Gerade für den ohnehin übernutzten Ballungsraum stellt das von der Landesregierung vorgelegte neue Naturschutzrecht eine Bedrohung dar. Es soll in der kommenden Woche in Wiesbaden beraten werden und wird ganz besonders die verbliebenen Naturflächen des in seiner räumlichen Ausdehnung kleinen aber bevölkerungsstarken Kreis Offenbach betreffen.
Nach Ansicht von Pauly-Bender wird das Gesetz der weiteren Naturzerstörung Vorschub leisten.

Die SPD werde sich in Wiesbaden gegen die CDU-Vorschläge stellen. Nach Ansicht der SPD-Landtagsabgeordneten Pauly-Bender sei insbesondere die Beseitigung von Landschaftsschutzgebieten nicht hinnehmbar.
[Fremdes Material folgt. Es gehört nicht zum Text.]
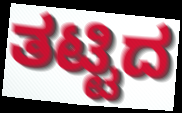
ತಟ್ಟಿದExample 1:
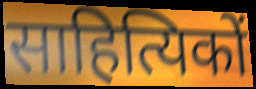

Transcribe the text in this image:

साहित्यिकों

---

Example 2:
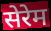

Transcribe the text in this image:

सेरेम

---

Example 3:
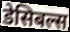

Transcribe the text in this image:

डेसिबल्स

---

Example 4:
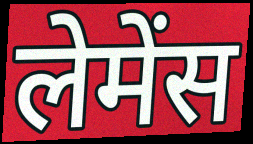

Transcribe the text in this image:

लेमेंस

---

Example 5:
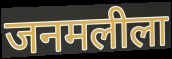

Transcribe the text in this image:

जनमलीला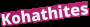
Kohathites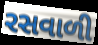
રસવાળીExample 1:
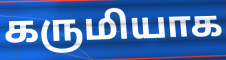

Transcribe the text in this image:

கருமியாக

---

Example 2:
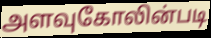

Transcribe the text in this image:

அளவுகோலின்படி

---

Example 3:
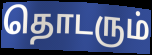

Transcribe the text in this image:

தொடரும்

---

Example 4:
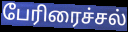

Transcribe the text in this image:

பேரிரைச்சல்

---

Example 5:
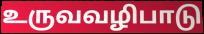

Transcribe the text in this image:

உருவவழிபாடு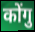
कोंगु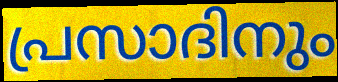
പ്രസാദിനും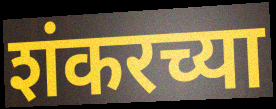
शंकरच्या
Dies verstoße in flagranter Form gegen die Lebensinteressen der Bevölkerung.
Pauly-Bender bezeichnet es als Ohrfeige für die vielen regionalen Ehrenamtlichen insbesondere in Nabu und BUND, dass sie mit der vorgesehenen Streichung des gesetzlichen Streuobstschutzes sowie der gleichfalls geplanten Streichung der Pflegepflicht in den Naturschutzgebieten um die Früchte ihrer jahrzehntelangen und in der Regel rein ehrenamtlichen Tätigkeit für die noch naturnahen Restflächen in der Kreis Offenbacher Gemarkung gebracht werden sollen.
Pauly-Bender zufolge wolle die CDU den Hessischen Naturschutz in die Knie zwingen. Nach der bereits erfolgten Schwächung der Naturschutzbeiräte sollten dem Naturschutz jetzt wichtige gesetzlicher Schutzvorschriften genommen werden. Auch die Streichung der Ahndungspflicht bei nachgewiesen Rechtsbrüchen gehöre dabei ins Bild!